REQUEST: Using the records below, give again exactly the lines from the line that contains "Page size: 1500x844." through the line that contains "Document page, 2001x1125 pixels.", both ends included, and only those.

ENTRIES PROVIDED:

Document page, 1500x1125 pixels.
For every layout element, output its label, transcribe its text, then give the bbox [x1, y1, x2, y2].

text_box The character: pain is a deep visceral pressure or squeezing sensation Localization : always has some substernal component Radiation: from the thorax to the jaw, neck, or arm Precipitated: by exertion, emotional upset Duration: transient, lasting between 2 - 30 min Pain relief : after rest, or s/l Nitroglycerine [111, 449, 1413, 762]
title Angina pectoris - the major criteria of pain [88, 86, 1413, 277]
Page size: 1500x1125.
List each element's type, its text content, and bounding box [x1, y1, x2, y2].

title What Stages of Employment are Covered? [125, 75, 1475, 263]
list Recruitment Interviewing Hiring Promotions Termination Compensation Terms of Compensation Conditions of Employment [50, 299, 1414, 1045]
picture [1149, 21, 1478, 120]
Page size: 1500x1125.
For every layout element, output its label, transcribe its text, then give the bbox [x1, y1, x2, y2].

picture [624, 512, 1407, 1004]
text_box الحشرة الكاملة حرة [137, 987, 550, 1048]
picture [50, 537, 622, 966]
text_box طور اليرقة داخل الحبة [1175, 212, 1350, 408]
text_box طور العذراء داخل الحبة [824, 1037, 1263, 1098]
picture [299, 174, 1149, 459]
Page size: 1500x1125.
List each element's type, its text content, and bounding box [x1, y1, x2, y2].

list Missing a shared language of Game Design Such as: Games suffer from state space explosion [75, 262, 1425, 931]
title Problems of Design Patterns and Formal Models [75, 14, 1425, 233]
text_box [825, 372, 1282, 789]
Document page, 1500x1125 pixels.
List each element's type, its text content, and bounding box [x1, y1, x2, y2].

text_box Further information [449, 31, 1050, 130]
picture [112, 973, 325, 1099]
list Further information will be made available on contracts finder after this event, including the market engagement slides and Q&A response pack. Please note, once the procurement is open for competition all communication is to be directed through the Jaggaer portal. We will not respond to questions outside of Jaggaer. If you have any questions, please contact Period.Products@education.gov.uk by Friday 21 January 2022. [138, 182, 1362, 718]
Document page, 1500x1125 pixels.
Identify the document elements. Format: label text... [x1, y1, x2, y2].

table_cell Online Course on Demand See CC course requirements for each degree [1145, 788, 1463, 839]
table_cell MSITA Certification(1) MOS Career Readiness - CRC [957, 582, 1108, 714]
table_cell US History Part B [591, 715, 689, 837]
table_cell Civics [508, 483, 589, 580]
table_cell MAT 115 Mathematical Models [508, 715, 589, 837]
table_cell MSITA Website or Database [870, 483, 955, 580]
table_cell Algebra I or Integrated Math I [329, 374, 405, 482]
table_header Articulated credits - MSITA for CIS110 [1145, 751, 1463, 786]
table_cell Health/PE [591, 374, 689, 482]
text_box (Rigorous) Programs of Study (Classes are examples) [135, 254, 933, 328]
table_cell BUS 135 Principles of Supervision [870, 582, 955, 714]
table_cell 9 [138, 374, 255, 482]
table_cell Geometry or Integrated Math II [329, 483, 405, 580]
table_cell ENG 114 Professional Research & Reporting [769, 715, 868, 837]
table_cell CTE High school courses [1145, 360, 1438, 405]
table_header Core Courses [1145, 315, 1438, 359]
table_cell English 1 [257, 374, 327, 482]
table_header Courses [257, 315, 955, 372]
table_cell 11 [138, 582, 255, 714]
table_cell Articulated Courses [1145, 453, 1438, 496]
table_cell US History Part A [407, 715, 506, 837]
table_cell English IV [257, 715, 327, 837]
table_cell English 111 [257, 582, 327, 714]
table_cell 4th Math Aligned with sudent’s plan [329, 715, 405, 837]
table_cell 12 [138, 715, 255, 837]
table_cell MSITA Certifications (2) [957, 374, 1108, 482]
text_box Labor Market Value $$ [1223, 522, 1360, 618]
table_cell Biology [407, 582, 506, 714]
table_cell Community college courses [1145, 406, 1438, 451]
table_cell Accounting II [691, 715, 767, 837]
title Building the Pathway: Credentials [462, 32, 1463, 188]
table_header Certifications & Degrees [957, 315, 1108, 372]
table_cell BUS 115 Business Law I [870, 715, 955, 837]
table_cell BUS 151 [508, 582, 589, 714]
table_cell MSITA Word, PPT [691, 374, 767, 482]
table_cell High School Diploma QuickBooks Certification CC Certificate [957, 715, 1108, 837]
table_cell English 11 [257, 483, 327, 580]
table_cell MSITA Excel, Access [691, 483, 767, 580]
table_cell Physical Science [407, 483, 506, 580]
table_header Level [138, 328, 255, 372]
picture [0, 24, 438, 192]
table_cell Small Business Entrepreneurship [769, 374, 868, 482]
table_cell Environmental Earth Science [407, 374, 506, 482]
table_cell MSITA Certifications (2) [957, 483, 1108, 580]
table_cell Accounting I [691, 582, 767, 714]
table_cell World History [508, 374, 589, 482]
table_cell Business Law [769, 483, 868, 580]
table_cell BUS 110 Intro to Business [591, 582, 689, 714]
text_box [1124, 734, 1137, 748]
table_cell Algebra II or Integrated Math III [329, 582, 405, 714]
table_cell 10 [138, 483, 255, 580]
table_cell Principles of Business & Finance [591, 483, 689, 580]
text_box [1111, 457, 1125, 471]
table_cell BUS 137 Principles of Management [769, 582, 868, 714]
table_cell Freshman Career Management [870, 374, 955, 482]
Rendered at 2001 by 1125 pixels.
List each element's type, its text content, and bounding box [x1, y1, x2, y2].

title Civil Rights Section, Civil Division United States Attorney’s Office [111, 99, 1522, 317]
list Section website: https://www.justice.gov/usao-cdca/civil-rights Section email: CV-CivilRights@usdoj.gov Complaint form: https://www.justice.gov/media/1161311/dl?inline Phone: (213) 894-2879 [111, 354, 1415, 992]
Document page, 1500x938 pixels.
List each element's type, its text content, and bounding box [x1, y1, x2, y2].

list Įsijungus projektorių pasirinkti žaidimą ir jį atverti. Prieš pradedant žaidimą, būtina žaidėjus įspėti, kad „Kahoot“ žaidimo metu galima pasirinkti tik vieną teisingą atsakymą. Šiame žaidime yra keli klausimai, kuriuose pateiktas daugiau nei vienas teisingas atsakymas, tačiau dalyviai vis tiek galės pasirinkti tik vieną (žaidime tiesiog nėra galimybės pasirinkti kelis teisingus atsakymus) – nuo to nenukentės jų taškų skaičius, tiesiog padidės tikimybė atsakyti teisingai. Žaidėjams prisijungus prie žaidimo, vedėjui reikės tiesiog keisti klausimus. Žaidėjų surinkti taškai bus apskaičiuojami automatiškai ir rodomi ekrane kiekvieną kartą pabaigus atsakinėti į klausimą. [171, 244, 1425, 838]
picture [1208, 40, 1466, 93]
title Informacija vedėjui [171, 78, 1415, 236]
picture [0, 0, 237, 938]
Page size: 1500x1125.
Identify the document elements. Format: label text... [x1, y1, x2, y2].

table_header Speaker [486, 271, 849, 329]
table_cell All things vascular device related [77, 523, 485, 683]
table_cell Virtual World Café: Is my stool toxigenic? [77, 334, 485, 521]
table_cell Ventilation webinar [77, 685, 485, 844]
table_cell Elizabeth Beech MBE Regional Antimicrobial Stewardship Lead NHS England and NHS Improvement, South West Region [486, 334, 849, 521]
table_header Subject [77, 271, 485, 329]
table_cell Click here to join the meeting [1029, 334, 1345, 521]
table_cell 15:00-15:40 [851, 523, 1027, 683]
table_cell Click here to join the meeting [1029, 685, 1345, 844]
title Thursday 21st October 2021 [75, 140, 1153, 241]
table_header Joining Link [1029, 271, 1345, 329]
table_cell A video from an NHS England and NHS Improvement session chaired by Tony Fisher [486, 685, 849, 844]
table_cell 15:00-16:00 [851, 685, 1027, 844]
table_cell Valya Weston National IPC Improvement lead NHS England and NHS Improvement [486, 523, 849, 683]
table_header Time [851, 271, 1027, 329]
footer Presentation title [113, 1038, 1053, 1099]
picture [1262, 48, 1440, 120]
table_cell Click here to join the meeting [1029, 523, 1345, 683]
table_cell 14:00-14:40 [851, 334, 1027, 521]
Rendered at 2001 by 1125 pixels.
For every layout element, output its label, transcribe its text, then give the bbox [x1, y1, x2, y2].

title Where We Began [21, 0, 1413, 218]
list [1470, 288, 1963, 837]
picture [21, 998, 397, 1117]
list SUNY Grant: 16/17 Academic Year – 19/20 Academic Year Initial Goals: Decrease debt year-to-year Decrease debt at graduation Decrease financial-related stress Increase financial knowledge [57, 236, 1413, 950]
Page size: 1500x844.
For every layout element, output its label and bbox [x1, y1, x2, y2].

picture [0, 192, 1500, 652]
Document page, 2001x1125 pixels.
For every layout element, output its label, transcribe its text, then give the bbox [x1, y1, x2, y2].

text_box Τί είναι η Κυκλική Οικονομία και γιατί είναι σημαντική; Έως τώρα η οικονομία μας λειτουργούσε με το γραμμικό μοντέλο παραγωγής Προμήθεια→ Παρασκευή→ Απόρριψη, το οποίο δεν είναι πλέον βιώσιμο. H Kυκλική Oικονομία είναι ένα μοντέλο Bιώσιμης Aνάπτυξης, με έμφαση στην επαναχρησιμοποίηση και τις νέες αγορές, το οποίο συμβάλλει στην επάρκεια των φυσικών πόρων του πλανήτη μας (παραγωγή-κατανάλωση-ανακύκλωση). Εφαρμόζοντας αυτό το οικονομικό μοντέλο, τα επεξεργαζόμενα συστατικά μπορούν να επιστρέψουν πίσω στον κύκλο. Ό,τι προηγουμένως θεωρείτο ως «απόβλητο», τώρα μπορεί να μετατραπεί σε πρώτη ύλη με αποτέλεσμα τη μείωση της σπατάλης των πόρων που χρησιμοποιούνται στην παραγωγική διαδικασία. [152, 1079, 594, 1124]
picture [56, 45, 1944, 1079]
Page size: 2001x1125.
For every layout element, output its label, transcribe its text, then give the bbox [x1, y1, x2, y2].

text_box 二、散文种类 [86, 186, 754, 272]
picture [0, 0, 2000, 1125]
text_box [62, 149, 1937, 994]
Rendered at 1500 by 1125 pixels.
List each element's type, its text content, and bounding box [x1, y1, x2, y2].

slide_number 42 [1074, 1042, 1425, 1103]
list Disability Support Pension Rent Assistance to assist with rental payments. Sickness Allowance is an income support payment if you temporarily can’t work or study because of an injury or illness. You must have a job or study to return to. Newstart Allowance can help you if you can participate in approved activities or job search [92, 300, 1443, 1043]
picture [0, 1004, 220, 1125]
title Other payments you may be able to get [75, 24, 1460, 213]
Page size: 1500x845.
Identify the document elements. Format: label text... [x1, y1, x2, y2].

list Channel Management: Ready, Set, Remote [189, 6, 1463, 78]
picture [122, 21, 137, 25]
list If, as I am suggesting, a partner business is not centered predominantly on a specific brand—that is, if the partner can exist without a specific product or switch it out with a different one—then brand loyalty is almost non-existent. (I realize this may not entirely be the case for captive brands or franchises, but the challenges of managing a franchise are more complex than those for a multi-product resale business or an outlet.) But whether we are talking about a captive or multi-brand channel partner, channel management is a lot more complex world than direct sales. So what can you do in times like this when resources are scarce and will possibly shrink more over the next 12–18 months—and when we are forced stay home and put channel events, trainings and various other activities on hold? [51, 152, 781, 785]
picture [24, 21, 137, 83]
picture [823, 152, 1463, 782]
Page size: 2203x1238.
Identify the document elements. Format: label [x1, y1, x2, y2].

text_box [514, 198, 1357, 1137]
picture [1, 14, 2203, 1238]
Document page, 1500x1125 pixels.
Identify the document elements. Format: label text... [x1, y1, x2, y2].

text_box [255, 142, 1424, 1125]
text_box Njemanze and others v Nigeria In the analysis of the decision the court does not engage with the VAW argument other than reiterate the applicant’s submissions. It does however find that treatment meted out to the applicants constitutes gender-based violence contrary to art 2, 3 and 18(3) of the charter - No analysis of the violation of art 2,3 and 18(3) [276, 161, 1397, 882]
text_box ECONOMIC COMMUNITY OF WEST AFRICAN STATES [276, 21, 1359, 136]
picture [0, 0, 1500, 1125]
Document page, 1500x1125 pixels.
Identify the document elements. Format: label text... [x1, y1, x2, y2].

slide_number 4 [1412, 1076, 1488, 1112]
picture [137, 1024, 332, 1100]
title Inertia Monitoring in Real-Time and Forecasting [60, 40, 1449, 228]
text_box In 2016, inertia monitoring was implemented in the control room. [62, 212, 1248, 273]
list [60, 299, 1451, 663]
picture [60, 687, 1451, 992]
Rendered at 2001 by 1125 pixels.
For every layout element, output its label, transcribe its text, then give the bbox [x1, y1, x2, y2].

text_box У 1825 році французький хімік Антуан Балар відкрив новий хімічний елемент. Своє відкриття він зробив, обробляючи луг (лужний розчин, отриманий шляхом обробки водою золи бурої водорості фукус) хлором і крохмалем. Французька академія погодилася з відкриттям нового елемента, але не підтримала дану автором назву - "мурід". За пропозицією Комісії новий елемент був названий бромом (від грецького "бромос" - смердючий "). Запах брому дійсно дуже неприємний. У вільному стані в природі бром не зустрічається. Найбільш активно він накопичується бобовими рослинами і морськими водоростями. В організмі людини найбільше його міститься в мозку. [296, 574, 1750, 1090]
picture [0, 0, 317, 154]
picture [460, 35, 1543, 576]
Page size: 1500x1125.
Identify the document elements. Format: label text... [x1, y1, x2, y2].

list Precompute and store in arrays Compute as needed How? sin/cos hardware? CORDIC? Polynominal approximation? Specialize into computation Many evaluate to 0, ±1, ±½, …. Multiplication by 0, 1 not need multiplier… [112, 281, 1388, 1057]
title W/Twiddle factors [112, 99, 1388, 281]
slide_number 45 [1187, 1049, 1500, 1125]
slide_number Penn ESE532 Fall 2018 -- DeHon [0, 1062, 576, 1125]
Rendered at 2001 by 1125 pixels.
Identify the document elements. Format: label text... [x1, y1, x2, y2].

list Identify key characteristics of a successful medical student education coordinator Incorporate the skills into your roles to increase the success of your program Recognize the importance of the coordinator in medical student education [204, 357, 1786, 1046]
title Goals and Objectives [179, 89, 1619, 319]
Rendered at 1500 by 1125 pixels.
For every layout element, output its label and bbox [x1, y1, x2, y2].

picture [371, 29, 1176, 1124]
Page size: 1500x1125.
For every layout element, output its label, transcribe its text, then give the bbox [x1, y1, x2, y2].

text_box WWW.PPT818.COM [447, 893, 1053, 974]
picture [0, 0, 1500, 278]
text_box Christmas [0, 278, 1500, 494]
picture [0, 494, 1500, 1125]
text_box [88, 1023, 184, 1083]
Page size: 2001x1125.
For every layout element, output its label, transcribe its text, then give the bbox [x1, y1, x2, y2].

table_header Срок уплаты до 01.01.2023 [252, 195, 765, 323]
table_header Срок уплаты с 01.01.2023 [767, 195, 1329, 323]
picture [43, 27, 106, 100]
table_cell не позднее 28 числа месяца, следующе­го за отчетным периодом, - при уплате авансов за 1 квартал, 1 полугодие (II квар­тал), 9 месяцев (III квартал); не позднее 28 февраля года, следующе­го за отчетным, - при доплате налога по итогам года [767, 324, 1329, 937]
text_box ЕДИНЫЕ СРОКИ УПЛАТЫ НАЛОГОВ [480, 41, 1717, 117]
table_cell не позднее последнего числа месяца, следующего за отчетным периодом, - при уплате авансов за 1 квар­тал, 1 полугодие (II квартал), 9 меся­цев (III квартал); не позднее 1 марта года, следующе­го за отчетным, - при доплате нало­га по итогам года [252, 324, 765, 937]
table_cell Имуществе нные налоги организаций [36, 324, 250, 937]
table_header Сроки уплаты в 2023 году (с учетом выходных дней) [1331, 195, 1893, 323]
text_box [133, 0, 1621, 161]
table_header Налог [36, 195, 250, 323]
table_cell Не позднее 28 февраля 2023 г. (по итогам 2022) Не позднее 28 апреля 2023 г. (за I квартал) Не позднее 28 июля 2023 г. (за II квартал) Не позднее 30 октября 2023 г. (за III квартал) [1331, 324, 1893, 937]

ANSWER BELOW:
Page size: 1500x844.
For every layout element, output its label and bbox [x1, y1, x2, y2].

picture [0, 192, 1500, 652]
Document page, 2001x1125 pixels.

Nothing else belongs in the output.